▸ **Task**
Gather every line of the records that contains the string "value". Case counts.

▸ **Exercise materials**
-----
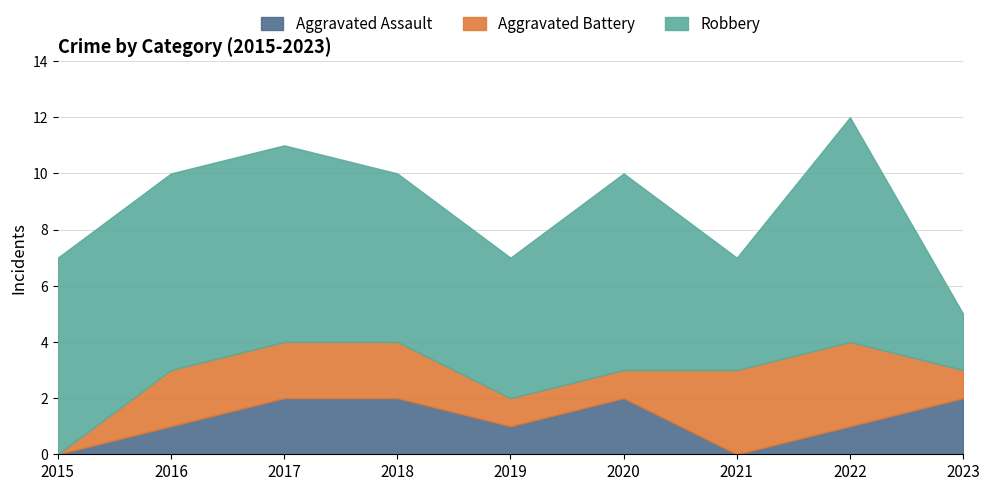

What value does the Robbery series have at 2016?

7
-----
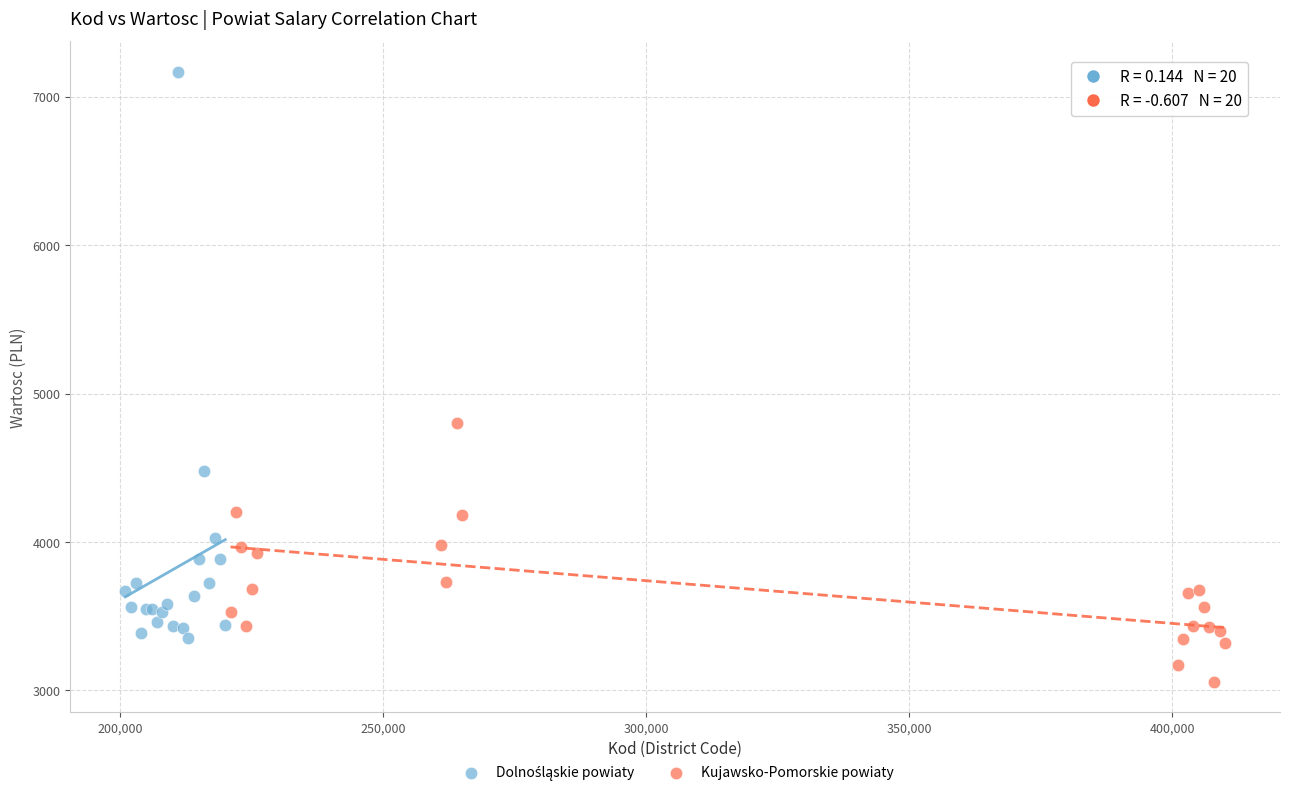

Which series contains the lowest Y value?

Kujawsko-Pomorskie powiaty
-----
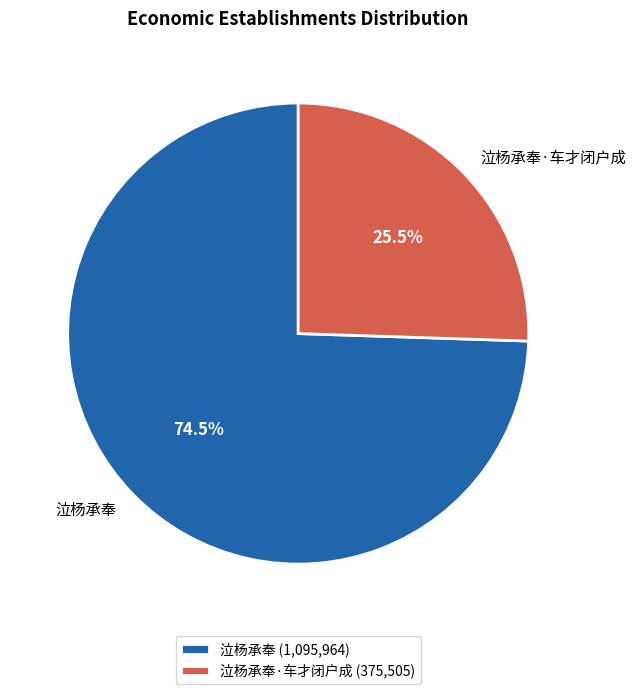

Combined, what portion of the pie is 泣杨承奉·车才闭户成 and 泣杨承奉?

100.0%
-----
▸ **Result of the task**
What value does the Robbery series have at 2016?
Which series contains the lowest Y value?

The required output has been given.